Samhain was an emotional experience influenced heavily by changes in lived, physical environments. The coming of longer and darker nights in ancient agrarian communities was undeniably a life of mental and physical hardship. We are now aware of how Autumn and Winter can impact our mental health, through disorders such as Seasonal Affective Disorder, which one in twenty adults are affected by. Fewer hours of sunlight lead to lower melatonin levels during the day and perpetuation of insomnia and depression. These heightened bodily responses may help explain the fearful and macabre quality of Samhain, as it signalled a transitional period away from summer. Liminal spaces and times situated this transition. For example, events in Celtic Mythology often occur on shorelines, or at dusk or dawn, where people felt suspended in time, no longer bound by the rules of the physical world.
Samhain relates to the wicked and sublime and ideas of sorrow and salvation.

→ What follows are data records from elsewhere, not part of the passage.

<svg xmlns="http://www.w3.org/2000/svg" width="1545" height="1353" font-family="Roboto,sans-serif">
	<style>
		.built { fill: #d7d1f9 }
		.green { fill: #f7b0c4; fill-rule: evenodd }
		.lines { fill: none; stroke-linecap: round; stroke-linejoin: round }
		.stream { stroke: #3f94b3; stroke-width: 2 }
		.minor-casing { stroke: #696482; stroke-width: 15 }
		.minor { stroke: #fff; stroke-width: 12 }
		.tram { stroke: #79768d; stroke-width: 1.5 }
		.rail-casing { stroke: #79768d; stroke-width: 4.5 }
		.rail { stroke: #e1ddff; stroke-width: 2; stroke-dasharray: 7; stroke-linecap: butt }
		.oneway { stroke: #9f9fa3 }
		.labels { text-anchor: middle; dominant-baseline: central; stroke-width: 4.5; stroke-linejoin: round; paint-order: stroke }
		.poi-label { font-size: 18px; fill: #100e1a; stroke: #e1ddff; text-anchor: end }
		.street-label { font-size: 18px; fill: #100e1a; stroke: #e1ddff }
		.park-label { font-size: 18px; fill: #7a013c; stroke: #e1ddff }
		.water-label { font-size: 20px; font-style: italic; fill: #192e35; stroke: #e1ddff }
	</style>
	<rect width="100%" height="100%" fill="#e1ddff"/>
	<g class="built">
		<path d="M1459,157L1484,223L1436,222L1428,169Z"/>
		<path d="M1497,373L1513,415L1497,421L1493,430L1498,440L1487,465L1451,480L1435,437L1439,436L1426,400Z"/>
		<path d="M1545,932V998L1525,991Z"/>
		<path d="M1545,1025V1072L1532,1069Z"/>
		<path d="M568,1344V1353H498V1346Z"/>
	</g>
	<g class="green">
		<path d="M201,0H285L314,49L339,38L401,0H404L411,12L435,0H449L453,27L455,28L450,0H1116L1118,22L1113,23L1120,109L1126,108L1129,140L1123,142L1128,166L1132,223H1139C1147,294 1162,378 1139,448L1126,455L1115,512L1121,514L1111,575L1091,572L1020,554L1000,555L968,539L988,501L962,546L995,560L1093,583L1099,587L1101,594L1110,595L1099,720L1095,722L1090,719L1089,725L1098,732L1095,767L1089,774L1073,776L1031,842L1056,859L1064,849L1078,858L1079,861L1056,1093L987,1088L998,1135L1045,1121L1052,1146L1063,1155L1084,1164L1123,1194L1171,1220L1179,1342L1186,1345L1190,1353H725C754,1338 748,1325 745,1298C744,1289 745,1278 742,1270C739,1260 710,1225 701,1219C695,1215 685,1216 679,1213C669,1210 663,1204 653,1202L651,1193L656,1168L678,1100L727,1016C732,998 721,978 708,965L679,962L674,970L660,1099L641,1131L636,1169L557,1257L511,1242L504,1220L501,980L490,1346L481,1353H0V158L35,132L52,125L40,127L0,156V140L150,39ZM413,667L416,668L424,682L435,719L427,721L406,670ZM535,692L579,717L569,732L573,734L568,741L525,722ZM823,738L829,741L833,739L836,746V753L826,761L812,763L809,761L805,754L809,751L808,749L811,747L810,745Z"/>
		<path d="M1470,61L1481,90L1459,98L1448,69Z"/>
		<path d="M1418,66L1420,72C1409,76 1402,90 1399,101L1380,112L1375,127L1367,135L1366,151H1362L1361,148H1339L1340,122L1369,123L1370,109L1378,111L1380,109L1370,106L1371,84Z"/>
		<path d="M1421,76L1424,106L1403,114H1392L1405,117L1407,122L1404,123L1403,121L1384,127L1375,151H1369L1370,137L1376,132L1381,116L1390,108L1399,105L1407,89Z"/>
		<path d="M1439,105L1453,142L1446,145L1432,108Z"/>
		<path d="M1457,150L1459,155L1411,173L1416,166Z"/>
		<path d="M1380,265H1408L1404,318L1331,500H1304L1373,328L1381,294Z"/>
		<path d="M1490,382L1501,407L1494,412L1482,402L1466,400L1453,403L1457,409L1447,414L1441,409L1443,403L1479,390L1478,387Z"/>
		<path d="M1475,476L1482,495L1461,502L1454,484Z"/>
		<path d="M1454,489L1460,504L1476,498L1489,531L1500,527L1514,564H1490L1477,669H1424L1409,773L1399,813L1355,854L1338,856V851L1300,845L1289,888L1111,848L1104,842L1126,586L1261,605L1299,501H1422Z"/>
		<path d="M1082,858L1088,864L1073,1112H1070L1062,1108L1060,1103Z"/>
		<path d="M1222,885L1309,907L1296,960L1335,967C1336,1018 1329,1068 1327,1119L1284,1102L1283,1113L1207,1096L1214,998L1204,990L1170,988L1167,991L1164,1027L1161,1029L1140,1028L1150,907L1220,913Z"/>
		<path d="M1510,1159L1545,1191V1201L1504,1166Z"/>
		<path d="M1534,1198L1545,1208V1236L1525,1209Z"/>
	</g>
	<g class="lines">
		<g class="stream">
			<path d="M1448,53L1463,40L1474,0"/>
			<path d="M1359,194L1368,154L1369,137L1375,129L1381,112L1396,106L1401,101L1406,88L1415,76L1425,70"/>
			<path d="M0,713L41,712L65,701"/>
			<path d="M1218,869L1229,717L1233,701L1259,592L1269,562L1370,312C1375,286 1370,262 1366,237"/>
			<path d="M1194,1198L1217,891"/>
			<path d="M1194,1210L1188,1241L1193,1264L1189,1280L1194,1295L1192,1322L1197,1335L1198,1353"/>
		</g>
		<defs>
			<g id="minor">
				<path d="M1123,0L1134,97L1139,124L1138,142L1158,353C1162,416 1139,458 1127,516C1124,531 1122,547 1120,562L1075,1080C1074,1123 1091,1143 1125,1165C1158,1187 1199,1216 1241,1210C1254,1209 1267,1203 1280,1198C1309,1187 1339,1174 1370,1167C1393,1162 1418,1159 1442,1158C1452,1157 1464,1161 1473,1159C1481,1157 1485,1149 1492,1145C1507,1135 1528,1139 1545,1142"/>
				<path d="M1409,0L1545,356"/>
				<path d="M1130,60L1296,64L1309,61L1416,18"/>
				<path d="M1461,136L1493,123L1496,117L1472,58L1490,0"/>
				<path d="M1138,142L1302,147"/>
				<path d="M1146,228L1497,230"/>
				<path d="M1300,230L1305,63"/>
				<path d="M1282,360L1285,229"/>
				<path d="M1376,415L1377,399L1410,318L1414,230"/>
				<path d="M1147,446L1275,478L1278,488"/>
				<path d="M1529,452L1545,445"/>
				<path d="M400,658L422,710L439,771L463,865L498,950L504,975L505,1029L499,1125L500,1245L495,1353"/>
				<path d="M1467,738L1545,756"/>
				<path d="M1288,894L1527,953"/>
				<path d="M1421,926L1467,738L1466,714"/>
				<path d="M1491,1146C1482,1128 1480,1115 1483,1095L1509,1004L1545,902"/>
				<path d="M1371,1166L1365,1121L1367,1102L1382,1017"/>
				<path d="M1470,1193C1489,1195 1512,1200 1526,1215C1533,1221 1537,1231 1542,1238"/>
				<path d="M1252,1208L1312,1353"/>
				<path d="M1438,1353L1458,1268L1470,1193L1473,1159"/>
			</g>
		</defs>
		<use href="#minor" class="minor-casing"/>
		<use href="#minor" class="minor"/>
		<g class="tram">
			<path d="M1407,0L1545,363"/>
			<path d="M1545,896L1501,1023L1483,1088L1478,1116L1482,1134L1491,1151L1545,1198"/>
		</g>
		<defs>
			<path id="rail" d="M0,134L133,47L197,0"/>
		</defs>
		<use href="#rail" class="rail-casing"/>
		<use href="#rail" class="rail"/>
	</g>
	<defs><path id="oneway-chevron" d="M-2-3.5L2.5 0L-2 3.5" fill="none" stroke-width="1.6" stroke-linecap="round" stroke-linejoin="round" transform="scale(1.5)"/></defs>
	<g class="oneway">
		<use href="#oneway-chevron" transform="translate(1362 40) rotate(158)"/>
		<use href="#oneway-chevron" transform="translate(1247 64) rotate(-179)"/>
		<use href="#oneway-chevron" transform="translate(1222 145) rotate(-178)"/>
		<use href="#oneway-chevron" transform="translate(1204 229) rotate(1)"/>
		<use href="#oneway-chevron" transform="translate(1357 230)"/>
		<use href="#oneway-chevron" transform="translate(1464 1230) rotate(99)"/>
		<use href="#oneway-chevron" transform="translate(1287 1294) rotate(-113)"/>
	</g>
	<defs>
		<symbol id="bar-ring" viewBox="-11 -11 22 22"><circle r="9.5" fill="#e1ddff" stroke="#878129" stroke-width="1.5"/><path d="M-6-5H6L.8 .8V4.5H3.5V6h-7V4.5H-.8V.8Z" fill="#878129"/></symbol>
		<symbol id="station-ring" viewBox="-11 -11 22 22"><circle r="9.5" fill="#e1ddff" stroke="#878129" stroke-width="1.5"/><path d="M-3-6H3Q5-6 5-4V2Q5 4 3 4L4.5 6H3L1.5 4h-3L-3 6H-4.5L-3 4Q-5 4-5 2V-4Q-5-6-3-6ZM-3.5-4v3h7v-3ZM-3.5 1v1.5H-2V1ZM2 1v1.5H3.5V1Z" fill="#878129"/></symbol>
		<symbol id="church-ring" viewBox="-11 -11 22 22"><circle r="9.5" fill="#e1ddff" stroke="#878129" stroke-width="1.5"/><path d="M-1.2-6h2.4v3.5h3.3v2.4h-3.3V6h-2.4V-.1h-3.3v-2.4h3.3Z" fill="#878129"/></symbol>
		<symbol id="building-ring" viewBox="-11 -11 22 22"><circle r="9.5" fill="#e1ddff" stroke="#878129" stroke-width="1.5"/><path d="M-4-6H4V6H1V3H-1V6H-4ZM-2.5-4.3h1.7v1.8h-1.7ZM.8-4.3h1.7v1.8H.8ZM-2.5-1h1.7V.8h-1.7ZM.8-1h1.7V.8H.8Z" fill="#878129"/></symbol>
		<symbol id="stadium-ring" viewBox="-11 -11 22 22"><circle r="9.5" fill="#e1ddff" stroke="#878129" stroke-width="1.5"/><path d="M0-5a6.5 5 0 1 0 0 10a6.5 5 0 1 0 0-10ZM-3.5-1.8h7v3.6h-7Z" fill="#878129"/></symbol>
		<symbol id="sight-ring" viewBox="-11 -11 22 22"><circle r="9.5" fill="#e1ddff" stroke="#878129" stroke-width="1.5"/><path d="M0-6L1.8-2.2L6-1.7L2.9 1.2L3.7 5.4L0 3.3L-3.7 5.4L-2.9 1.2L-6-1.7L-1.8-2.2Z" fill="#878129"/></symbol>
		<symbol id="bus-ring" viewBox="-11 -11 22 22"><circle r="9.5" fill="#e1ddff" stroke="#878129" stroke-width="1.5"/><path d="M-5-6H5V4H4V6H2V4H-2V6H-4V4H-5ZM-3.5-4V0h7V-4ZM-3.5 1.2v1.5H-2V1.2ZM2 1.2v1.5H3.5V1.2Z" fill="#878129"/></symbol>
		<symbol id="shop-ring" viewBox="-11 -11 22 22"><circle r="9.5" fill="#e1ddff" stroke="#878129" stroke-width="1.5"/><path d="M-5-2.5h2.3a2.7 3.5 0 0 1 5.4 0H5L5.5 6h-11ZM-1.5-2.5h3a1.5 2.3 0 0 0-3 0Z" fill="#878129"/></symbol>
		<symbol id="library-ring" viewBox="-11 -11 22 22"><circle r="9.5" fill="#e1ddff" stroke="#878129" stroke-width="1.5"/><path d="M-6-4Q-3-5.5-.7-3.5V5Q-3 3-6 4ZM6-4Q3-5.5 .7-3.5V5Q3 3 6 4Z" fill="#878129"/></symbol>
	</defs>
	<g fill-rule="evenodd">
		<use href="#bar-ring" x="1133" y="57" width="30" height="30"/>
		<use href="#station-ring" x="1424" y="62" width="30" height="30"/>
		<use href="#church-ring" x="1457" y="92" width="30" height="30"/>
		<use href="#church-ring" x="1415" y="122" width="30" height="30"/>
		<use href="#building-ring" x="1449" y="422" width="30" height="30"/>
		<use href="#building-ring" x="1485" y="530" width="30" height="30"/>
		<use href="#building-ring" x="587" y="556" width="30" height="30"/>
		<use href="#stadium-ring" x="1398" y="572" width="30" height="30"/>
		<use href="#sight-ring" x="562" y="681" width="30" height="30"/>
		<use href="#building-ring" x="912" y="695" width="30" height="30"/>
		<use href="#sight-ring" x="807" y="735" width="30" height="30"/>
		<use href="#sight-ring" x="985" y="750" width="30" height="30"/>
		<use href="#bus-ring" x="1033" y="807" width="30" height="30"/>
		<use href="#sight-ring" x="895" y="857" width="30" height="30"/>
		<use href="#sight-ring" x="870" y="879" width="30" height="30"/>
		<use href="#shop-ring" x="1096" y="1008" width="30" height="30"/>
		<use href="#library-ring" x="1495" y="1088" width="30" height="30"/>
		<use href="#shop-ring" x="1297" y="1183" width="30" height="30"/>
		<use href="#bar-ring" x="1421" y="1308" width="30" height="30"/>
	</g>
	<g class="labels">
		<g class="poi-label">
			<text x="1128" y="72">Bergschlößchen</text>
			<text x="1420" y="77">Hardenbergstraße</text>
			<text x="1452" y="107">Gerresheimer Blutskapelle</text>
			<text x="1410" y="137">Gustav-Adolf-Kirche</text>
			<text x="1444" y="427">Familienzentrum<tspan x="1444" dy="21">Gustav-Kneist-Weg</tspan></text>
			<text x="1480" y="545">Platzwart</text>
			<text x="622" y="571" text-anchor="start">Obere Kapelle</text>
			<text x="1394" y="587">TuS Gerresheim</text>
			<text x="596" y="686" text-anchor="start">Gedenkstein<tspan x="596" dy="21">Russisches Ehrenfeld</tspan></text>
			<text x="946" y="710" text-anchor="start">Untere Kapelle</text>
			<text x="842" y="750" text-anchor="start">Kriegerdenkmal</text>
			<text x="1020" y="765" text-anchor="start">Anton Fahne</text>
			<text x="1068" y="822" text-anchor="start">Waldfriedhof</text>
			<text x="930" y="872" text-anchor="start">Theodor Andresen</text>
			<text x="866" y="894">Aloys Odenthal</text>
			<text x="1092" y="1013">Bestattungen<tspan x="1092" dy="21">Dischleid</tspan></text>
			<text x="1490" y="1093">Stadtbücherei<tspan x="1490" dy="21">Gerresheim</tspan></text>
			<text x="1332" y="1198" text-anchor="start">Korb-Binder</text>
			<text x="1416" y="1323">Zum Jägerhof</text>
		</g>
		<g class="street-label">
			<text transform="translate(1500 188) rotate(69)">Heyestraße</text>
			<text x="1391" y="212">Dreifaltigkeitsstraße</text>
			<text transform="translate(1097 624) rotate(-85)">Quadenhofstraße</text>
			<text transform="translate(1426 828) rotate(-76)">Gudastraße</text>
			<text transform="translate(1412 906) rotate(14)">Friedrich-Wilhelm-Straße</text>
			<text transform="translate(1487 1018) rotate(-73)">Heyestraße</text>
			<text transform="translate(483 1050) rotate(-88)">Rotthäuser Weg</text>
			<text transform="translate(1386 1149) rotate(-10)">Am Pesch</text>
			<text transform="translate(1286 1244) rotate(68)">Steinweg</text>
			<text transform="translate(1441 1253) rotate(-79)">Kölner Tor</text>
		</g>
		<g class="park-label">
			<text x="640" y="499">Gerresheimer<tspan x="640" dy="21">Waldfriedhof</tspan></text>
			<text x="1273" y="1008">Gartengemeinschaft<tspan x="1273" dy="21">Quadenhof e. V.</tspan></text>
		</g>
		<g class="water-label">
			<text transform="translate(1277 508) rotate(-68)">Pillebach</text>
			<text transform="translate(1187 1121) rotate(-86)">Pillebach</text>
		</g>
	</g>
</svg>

Most importantly, it is tied deeply to emotion and a desire to connect to others to distract from fear of individual mortality. Is not the reason why we have festivals to create a shared experience? Samhain took our human desire for a greater purpose and turned it into a celebration of a successful harvest in the face of the upcoming hard Winter. Winter brought with it coldness, hardship and death. Samhain symbolises the belief of our ancestors that if demonic spirits existed at this dark time of year, we could overcome them. This humanist perspective favours the hope and optimism these people felt in reaffirming our attempts to ward off spirits. A romanticised picture you may say, but in the face of the mass commercialism of current Halloween celebrations this is a welcome image.
Current Halloween traditions and symbols can be traced back thousands of years. Apple bobbing was originally a courting ritual taking place during the Festival of Pomona, the Roman goddess of fruitful abundance, which blended with Samhain upon the Roman conquest of the British Isles in 43AD. Ancient peoples believed young men and women were able to predict their future relationships based on the game. Bats as a macabre symbol and popular Halloween costume or and decoration originates from the large bonfires Celts lit, which attracted insects and in turn attracted bats. This led to sightings of bats becoming interlinked with the festival and the superstition that bats were the harbingers of death..
Ultimately, Samhain was a complex and varied religious festival. It served both as a reminder of human strength in the face of hardship and mortality, and as spiritual and emotional fulfillment. The fusion of the ethereal plain with the human realm created liminal spaces in which worldly behaviours and objects were endowed with otherworldly significance. We still see this in our celebrations of Halloween today. Happy Samhain!